Emergency services said the crash had occurred in a region around 132 km south of the capital Prague. Images showed mainly damage to the front ends of the trains where they hit head-on. Firefighters had to free the driver of one train, and all passengers were evacuated. Seven rescue crews and a helicopter responded to the accident scene. České Budějovice hospital received five seriously injured passengers, according to spokeswoman Iva Nováková in a statement to Czech media. Rail traffic between České Budějovice and Plzeň was suspended after the crash, with buses being used as replacements.

Damage from the crash and clean up is estimated at CZK 150 million (roughly €6 million).

== Investigation ==

The Transport minister, Martin Kupka, said that authorities are now investigating the cause of the crash, but preliminary information suggests that one of the trains passed a red signal. The crash happened on a partly single-track section of line, the signalling there uses a certain relay-signal system (AŽD 71), but no automatic train-protection.

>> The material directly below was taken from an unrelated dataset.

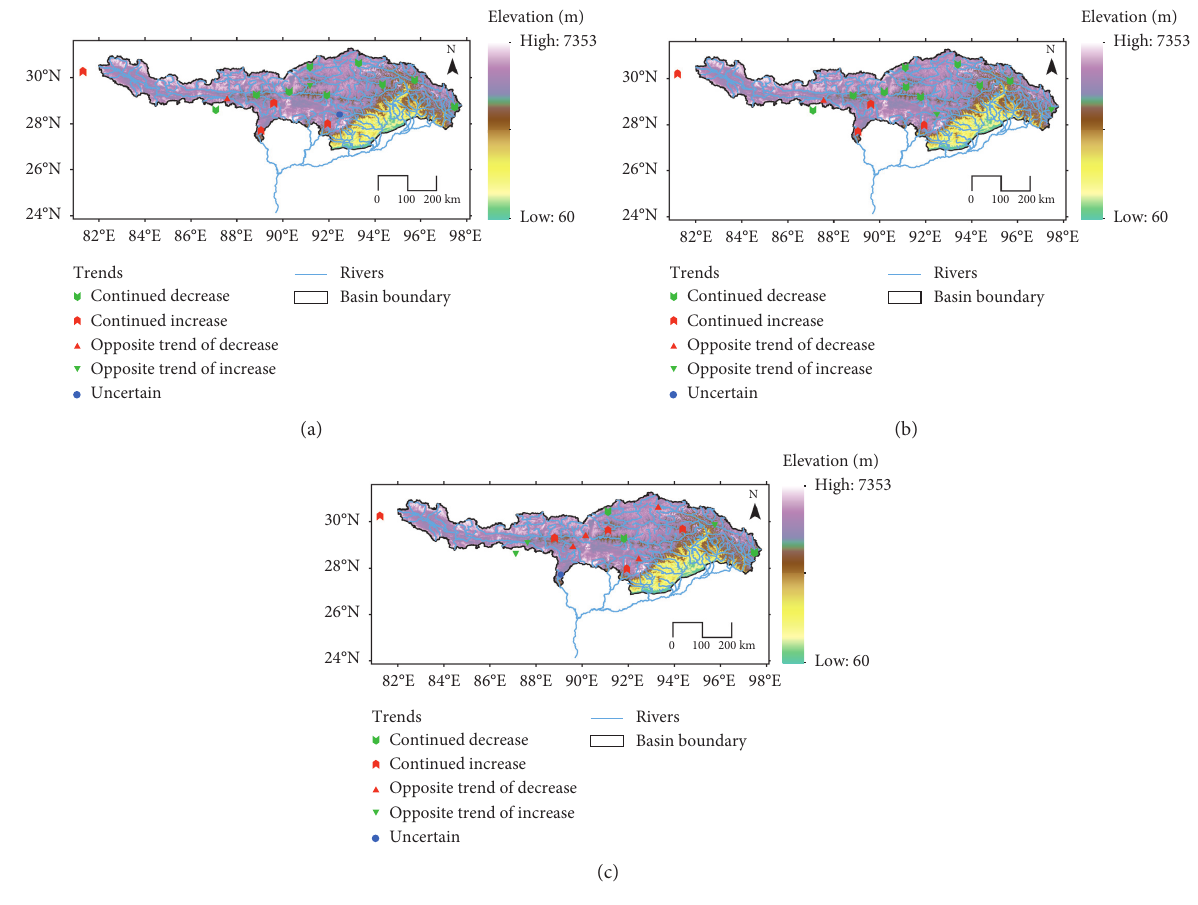
Figure 7: Spatial distribution of future CI. (a) Year. (b) Wet season. (c) Dry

Investigators from the national Railway Inspection Authority have launched inquiries; as of now, it remains unclear if the cause was human error, technical failure, or a systemic issue (e.g. signalling, infrastructure).

Jan Kučera, Inspector General of the Railway Inspection said four inspectors are examining whether the incident resulted from human error, technical failure or systemic issues. One railway inspector happened to be travelling on the train during his commute from České Budějovice to Pilsen and was able to immediately assist with rescue efforts, Kučera later added. Czech media reported that one driver may have run a signal prohibiting travel, with both trains allegedly spotting each other from several hundred metres away but unable to stop in time.